▸ TEXTO PARA LEITURA:
• • • • •

A ureia também é chamada de Nitrogênio Não Proteico (NNP) pelos nutricionistas e isso significa dizer que se trata de um composto químico precursor de proteína e não de um composto de aminoácidos como na proteína presente no pasto ou nos grãos, chamada de proteína verdadeira.
Da mesma maneira que avaliamos os alimentos quanto ao seu nível de proteína, devemos entender o quanto de proteína a ureia produz no rúmen para fins de comparação. Na prática, cada ponto percentual de nitrogênio (N) presente na ureia, deve se transformar em 6,25 pontos percentuais de proteína na dieta. Isso significa dizer que 100 gramas de ureia equivalem a 281 gramas de proteína bruta na dieta (Ureia 45% de N X 6,25 = 281,25). Enquanto isso, as mesmas 100 gramas de farelo de soja (um dos ingredientes mais proteicos disponíveis) aportam apenas 46 gramas de proteína bruta na dieta.
PONTOS DE ATENÇÃO
Nem tudo são flores quando se fala em ureia para bovinos! Quem chegou até aqui já deve ter percebido que a ureia possui alta solubilidade, que aliada à sua alta concentração de nitrogênio pode se tornar tóxica se ingerida em quantidade maior do que a capacidade que as bactérias do rúmen têm de degradar (transformar em proteína) este produto.

• • • • •

▸ TAREFAS A RESOLVER:
(1) De acordo com o texto sobre ureia para bovinos, quantos gramas de proteína bruta 100 gramas de farelo de soja fornecem à dieta?
(2) Reescreva o trecho do texto sobre ureia para bovinos, começando nas palavras "PONTOS DE ATENÇÃO" e parando depois de "proteína) este produto.", com "flores" trocado por "rosas".
A listagem é um material à parte, separado do texto.

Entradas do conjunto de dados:
• • • • •

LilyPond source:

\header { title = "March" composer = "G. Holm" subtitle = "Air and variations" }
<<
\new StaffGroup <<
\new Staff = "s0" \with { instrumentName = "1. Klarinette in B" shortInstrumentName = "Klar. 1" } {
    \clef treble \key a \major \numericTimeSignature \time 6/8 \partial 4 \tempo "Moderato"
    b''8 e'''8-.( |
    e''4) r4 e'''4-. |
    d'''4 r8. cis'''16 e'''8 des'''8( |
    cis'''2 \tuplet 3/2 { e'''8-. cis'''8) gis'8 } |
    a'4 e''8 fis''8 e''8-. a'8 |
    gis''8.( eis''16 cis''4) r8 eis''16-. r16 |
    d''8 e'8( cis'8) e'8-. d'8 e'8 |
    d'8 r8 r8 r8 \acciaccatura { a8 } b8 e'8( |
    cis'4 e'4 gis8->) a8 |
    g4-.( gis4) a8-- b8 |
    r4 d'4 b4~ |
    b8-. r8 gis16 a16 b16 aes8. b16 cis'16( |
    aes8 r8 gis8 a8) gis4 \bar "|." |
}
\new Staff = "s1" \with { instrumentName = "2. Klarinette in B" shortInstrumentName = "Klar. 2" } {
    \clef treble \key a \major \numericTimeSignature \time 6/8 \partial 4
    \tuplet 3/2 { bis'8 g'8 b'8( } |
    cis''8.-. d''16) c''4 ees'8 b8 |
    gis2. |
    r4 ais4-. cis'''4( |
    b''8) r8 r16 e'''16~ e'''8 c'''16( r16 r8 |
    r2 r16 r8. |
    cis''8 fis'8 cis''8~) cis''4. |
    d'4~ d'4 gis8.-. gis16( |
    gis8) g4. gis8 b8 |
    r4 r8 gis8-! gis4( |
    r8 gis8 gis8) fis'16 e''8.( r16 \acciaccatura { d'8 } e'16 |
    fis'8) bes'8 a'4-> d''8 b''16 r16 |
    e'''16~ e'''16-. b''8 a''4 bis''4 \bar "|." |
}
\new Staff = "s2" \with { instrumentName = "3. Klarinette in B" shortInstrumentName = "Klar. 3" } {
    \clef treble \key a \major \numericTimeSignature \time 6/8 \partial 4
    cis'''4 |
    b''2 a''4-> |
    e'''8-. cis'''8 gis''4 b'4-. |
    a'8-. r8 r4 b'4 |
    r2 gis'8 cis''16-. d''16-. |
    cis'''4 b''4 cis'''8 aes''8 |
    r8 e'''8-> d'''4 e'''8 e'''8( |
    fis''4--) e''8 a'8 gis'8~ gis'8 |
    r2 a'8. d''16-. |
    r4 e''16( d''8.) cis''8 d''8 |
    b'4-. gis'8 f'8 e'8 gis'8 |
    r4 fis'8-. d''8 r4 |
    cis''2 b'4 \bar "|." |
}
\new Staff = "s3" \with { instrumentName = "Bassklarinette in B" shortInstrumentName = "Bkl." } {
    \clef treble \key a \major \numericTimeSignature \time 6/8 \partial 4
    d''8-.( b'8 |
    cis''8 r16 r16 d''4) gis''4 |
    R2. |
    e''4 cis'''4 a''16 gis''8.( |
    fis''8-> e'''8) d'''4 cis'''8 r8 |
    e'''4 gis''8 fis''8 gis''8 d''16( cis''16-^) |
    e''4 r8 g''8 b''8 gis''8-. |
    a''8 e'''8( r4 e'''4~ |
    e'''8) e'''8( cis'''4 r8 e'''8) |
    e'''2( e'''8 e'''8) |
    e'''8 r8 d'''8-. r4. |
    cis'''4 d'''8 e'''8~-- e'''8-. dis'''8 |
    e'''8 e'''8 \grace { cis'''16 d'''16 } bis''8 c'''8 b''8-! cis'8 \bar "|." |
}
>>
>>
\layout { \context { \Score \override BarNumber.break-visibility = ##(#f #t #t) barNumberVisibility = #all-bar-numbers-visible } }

• • • • •

▸ RESPOSTAS POR TAREFA:
(1) Apenas 46 gramas de proteína bruta.

(2)
PONTOS DE ATENÇÃO
Nem tudo são rosas quando se fala em ureia para bovinos! Quem chegou até aqui já deve ter percebido que a ureia possui alta solubilidade, que aliada à sua alta concentração de nitrogênio pode se tornar tóxica se ingerida em quantidade maior do que a capacidade que as bactérias do rúmen têm de degradar (transformar em proteína) este produto.